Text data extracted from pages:

==============================

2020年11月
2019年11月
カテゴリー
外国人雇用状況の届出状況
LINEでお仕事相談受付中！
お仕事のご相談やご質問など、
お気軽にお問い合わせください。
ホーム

==============================

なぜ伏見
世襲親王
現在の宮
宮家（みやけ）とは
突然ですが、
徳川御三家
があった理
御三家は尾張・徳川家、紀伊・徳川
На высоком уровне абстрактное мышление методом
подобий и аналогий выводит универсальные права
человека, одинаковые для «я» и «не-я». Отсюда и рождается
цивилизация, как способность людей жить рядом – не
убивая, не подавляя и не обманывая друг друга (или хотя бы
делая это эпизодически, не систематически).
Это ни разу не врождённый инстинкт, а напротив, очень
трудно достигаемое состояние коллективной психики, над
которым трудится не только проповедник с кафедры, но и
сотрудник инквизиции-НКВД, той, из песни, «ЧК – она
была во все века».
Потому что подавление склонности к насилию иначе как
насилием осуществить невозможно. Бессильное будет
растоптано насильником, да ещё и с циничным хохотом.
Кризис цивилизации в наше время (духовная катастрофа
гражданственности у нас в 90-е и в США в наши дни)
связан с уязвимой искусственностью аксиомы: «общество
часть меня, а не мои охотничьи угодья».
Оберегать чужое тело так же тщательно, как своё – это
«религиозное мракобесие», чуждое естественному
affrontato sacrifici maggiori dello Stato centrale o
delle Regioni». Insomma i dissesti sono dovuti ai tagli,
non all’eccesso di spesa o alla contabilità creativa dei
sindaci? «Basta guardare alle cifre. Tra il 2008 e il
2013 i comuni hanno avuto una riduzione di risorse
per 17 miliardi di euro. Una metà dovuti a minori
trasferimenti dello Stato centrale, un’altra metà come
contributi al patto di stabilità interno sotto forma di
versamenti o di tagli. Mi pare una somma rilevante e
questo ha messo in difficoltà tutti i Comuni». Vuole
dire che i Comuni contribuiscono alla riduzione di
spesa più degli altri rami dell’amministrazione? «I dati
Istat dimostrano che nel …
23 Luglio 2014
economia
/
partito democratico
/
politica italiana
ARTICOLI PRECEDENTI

==============================

Work item: Please gather every line in the records above that contains the word "dovuti", and copy each one out in full.

Task result:
delle Regioni». Insomma i dissesti sono dovuti ai tagli,
per 17 miliardi di euro. Una metà dovuti a minori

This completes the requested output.